> [Exercise instructions] Please write down the passage from the car audio forum thread below word for word, starting at "The 6nd430 are" and ending after "almost 5yr hiatus.".

> [Excerpted passage]
I'll definitely give these all a closer look thanks for the assist....id love to go bigger with my midbass with the horns but trying to keep a stealth daily driver feel too.


----------



## UNCLEDAN23

I really like my DD audio vo - M 6.5. and the range is 70 to 13 k so I think they will work for your application


----------



## dcfis

Interesting, Thanks for bringing attention to them


----------



## Mic10is

The 6nd430 are really nice sounding speakers and will mate well w the mini horns. I ran them from 67hz to 1.6khz in my BMW.

Id check out the Stevens Audio SA65. It's like a compilation of everything Eric has ever designed and built over the years in a single speaker.
I've been using beta versions for over a year and I couldn't be happier w how my car sounds. I've gotten 3 best of Sq awards are local events against some stiff competition and done fairly well with them in my 1st season back competing after an almost 5yr hiatus.


----------



## dcfis

Are you talking about the component set or the SA MB6?


----------



## Mic10is

dcfis said:


> Are you talking about the component set or the SA MB6?




SA65 is the mid w the comp set. The MB6 is a different driver but also very nice especially at it's price point


----------



## dcfis

You used the MB series?


----------



## Mic10is

dcfis said:


> You used the MB series?


I beta tested them. Nice sounding speakers once broken in.around $99 ea. Solid performer at its price point.
It's ferrite magnets and we're too deep for my particular install. Check Stevens Audio facebook page. Lots of info


----------

> [Record excerpts]
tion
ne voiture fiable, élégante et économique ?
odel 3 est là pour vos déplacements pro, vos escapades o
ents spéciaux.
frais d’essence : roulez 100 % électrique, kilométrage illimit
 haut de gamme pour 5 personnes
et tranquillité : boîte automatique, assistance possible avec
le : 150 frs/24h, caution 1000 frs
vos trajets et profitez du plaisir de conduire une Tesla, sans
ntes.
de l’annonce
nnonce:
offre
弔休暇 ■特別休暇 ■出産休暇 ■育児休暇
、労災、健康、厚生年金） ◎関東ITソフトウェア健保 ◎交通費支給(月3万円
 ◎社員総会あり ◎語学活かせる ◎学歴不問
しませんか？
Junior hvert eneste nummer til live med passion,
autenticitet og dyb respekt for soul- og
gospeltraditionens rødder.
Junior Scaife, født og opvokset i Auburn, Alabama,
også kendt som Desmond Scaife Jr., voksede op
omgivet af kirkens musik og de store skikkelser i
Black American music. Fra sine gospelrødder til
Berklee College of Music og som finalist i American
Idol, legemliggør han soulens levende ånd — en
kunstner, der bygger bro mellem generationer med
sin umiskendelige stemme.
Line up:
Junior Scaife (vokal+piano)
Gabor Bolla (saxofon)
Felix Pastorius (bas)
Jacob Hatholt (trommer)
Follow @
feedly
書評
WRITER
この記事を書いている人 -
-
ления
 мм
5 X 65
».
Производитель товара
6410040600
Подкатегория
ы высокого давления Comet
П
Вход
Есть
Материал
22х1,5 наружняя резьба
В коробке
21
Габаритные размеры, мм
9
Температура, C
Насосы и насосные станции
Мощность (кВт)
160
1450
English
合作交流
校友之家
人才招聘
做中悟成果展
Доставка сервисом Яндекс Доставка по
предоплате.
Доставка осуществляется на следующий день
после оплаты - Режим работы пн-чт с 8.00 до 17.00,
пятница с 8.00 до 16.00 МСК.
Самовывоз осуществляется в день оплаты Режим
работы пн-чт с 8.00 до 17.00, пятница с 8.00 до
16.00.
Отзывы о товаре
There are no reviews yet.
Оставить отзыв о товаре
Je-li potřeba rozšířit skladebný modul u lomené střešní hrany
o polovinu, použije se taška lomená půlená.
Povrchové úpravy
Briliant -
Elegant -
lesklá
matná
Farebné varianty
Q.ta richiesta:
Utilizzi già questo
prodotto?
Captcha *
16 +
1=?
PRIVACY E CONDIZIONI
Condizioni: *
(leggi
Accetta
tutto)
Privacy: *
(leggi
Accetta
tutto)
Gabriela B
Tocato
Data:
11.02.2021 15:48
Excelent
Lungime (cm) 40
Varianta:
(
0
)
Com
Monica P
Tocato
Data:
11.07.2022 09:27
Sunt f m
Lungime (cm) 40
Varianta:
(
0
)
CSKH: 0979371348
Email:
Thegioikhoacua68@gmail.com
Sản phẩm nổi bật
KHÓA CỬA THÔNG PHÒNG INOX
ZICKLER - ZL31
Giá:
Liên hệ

> [Answer to this exercise]
The 6nd430 are really nice sounding speakers and will mate well w the mini horns. I ran them from 67hz to 1.6khz in my BMW.

Id check out the Stevens Audio SA65. It's like a compilation of everything Eric has ever designed and built over the years in a single speaker.
I've been using beta versions for over a year and I couldn't be happier w how my car sounds. I've gotten 3 best of Sq awards are local events against some stiff competition and done fairly well with them in my 1st season back competing after an almost 5yr hiatus.